- 金利の決定に関する基本的な考え方は、「金融資産の需要と供給で金利は決まる」というものである。価格の伸縮性に関する評価に応じて、実物経済要因と貨幣的要因を重視するそれぞれの立場があるが、いずれにおいても経済のファンダメンタルズが重要な決定ファクターである。
- 長期金利と短期金利を特に区別して考える「金利の期間構造」理論において、もっともベースとなるのが「期待仮説」である。その基本的発想は、「長期金利は短期資産をロールオーバーした運用収益率に等しくなる」、すなわち「長期金利は将来の短期金利の期待値から想定される収益率と裁定関係にある」というものである。
- 期待理論をより精緻化して現実に近付けるために、期間毎のプレミアムを想定することが多い。そのための仮説が、(1)残存期間が長いほどプレミアムは大きくなるとする流動性選好仮説、(2)債券市場は残存期間毎に分断されており各期間毎の需要と供給から利回りが決まるとする特定期間選好仮説である。また、プレミアムは時間を通じて変化するとの見方が有力である。
- 長期金利は満期が長いため物価変動の影響を受けやすいが、名目金利と実質金利の関係を説明する有力な仮説が、「名目金利は実質金利と期待インフレ率の和になる」とするフィッシャー仮説である。
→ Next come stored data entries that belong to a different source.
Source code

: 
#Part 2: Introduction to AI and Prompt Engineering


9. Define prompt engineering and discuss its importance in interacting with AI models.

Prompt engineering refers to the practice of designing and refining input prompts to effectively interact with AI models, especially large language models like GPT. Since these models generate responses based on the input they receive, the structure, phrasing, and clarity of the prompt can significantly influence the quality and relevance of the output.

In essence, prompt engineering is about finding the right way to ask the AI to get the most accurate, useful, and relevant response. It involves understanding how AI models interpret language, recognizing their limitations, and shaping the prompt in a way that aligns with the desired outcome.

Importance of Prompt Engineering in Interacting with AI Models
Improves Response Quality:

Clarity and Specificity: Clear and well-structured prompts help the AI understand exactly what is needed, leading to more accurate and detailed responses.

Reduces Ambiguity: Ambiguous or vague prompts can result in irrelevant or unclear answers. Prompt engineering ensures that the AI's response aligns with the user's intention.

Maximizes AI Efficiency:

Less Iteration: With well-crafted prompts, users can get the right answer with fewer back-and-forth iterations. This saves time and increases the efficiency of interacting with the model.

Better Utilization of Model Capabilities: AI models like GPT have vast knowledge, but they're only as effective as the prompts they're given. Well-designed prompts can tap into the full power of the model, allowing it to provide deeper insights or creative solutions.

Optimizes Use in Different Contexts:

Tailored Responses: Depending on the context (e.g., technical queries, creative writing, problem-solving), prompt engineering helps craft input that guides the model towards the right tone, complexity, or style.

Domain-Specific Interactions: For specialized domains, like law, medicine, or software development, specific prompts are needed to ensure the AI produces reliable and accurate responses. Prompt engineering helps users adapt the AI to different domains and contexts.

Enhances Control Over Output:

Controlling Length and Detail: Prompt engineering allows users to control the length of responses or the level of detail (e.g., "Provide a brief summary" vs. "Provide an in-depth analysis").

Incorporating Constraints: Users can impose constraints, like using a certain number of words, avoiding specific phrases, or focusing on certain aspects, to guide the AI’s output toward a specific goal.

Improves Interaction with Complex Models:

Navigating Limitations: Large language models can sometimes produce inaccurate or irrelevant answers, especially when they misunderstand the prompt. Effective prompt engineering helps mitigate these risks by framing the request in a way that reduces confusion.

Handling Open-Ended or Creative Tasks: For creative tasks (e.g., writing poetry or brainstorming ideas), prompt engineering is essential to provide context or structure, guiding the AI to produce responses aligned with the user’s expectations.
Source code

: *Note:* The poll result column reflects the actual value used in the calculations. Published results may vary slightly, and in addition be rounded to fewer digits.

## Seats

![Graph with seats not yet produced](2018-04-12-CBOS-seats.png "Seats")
- 期待仮説、プレミアム仮説、フィッシャー仮説のいずれについても実証研究を困難にしているのが、対象とする変数が直接観察できない点にある。この点について、各研究とも、別途時系列モデルにより変数の推計値を作成したり、データの選択を工夫するなど腐心している。もっとも、その結果を総じてみれば、各仮説とも一定の説明力を持っているとみられる。
- 異なる期間の金利格差をみる期間構造に対し、信用リスクや流動性などから生じる金利格差をみる視点が「リスク構造」である。例えば、格付けは信用リスクを表す重要な指標である。国債は他の債券に比べ、信用度、流動性とも優れていることからリスク構造上のベンチマークとされるのが一般的である。また、信用不安が高まったり、政府債務残高が膨れ上がると、その国の債券市場におけるリスク構造に変化が生じることになる。
- 実際の予測については、学界・実務関係者の見解も考慮していえば、圧倒的に説明力の高い単一のモデルがあるわけではなく、(1)ベースとする理論モデル、(2)説明変数の選定、(3)モデルの形式、(4)予測期間毎のモデルの使い分け、(5)異なる期間モデルの接合、(6)推計期間などを考慮しつつ、適合性がよく使いやすいモデルを模索することになる。